In 1790, the profound happiness of his wedded life was crowned by the birth of his only child, a daughter. Before that, the fierce whirlpool of politics had drawn him into it, and he had addressed the electors of the States-General and appeared publicly as the enemy of sacerdotalism and aristocracy, with all his gospel based on two great principles—the natural rights of man and the mutable nature of the constitutions which govern him. He was made member of the municipality of Paris, and in that, his first public function, flung the gauntlet before his caste and broke for ever with an order of which the smug selfishness was admirably typified by a Farmer-General who said to him, ‘Why alter things? We are very comfortable.’
The fall of the Bastille, the insurrection of October, the journey of the Royal Family to Paris, he had watched with the calm of one who knows that such things must needs be, who realises the necessity of painful means to a glorious end. To the monarchy he was not at first opposed. If the King were but a man! But when in June, 1791, came the ignominious flight to Varennes, Condorcet rose in a fierce, still wrath and proclaimed the necessity for a Republic. ‘The King has freed himself from us, we are freed from him,’ said he. ‘This flight enfranchises us from all our obligations.’
Nearly all the Marquis’s friends broke with him, and he stood alone. Before his ripened views on royalty were fully known, it had been proposed that he should be the tutor of the Dauphin, and to Sophie that she should be the gouvernante. Husband and wife were in different places when the proposals were made; but, though they had never spoken with each other on the subject, they declined the offers almost in the same words. If Condorcet’s friends misunderstood him and parted at the parting of the ways, his wife never did.
In 1791, he was elected member for Paris in the Legislative Assembly and became in quick succession its Secretary and its President. As its President, he presented to it his Educational Scheme, startlingly modern in its demands that education should be free and unsectarian.
By the order of the Assembly, in 1792, there was burnt in Paris an immense number of the brevets and patents of nobility—among them the patent of Jean Antoine Nicolas de Caritat, Marquis de Condorcet—at the very moment when at the bar of the tribune Condorcet himself demanded that the same measure should be adopted all over France. Not one dissentient voice was raised against the scheme; who, indeed, should dissent from it when a marquis proposed it? A few months later he was elected Member of the National Convention for the Department of Aisne, and the extremist of the Legislative Assembly found himself all too moderate for the Convention.

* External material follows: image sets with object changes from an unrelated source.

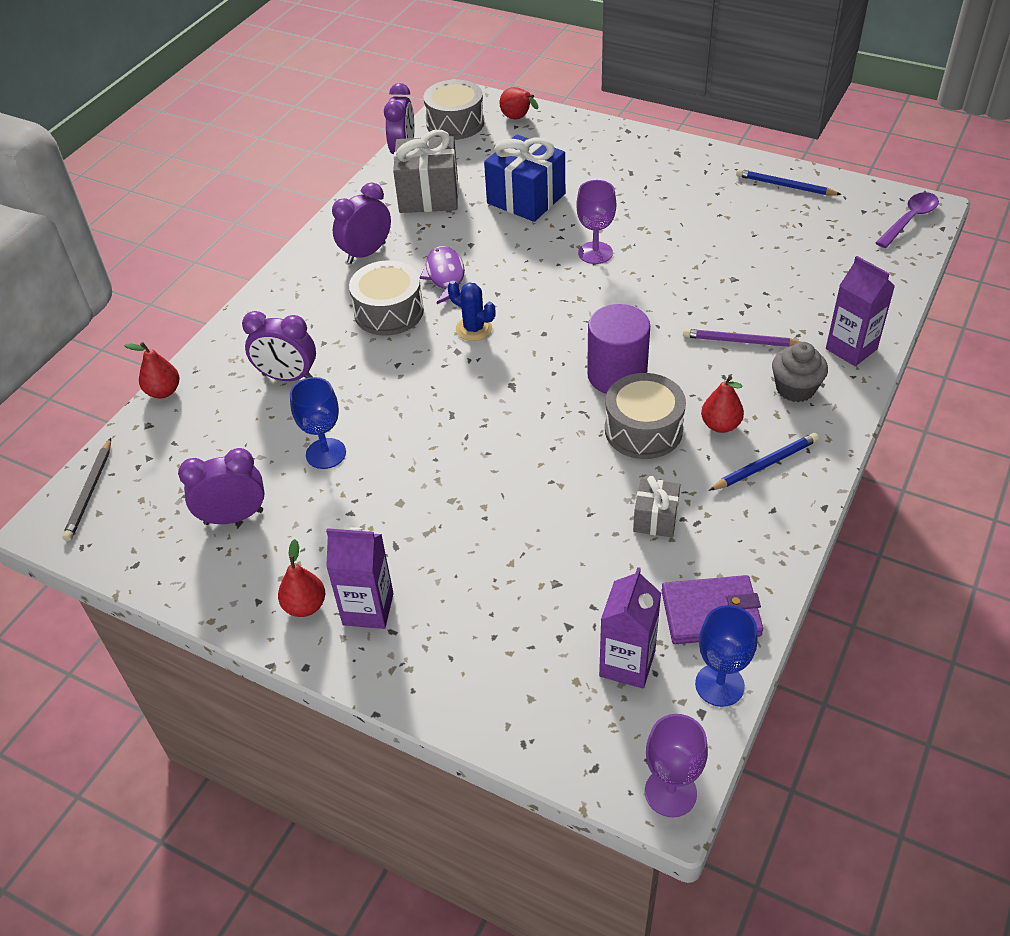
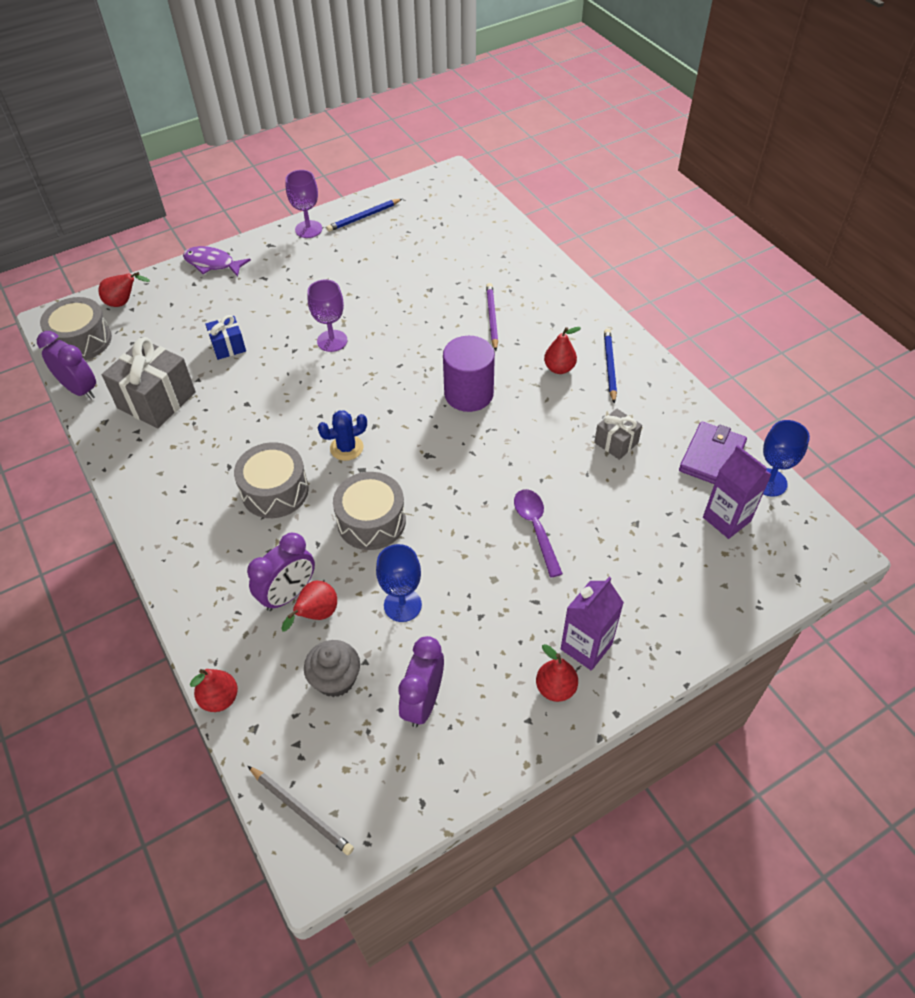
camera: 60 degrees left, 5 degrees up
purple clock [332,182,391,264] -> none
purple fish [420,246,465,304] -> purple fish moved to [183,246,251,277]
blue gift [484,134,565,222] -> blue gift [205,315,246,360], size x0.54
grey drum [605,373,686,459] -> grey drum moved to [333,472,406,550]
purple goblet [645,714,708,817] -> purple goblet moved to [285,170,322,238]
purple pencil [683,329,801,347] -> purple pencil turned 135 degrees clockwise [486,283,498,351]
grey cupcake [772,342,828,402] -> grey cupcake moved to [304,640,360,697]
purple carton [826,256,895,366] -> none
purple spoon [876,192,939,248] -> purple spoon moved to [514,489,563,577]
none -> red pear [281,581,337,632]

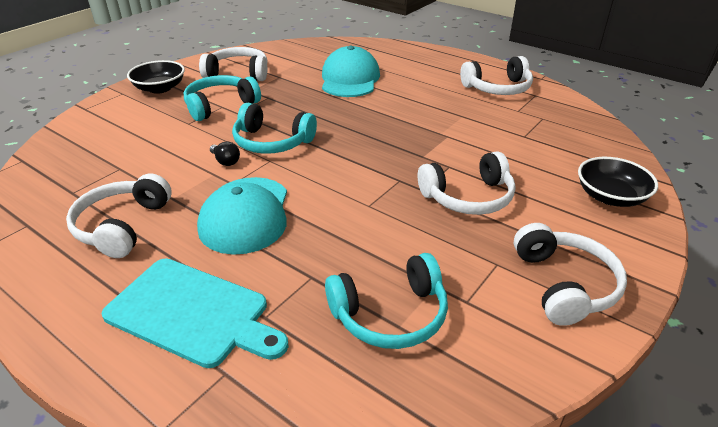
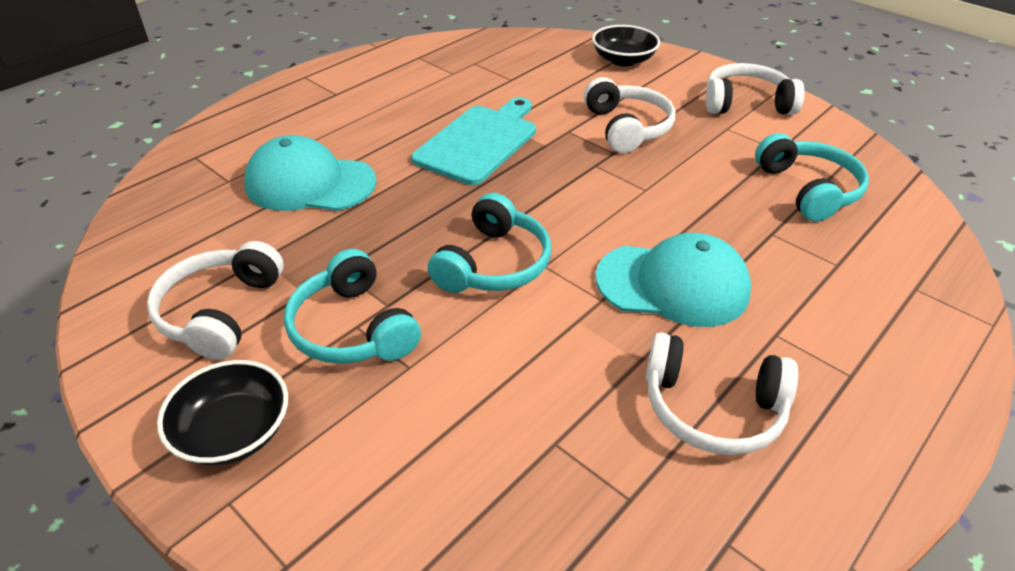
camera: 85 degrees left, 5 degrees up
turquoise cutting board [101,259,288,368] -> turquoise cutting board moved to [411,97,536,185]
black light bulb [210,142,240,166] -> none
white headphones [460,56,533,95] -> none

Then came the trial of the King.
There was never a time when Condorcet could be called either an orator or a leader of men. Though he had written most of its official addresses, he had appeared but little before the Legislative Assembly. Nervousness caused him always to read any speeches he did make, and a delicate voice robbed them of their effectiveness. His deeds and his character earned him a hearing and applause; and sometimes his complete self-devotion and the white heat of his enthusiasm discounted his manner and touched his hearers with something of his own deathless passion. But he was, as d’Alembert said, a volcano covered with snow, and that audience of his, coarse in fibre, mad for excitement, overwrought, uncontrolled, must needs see the mountain in flames, vomiting lava and death.
To be a great orator one must have in a supreme degree the qualities one’s hearers have in a lesser degree. The thoughtful reason and the lofty ideals of Condorcet found little counterpart in the parliaments of the Revolution. A Marat or a Danton for us! Or a Fouquier-Tinville even, drunk with blood, with his wild hair flung back, and his words shaking with passion; but not this noble, with the high courage of his caste, his ‘stoical Roman face,’ his stern truthfulness, his unworldly enthusiasms. Worse than all, Condorcet never was for a cause, but always for a principle; and since he followed no party blindly, he was in turn abused by all.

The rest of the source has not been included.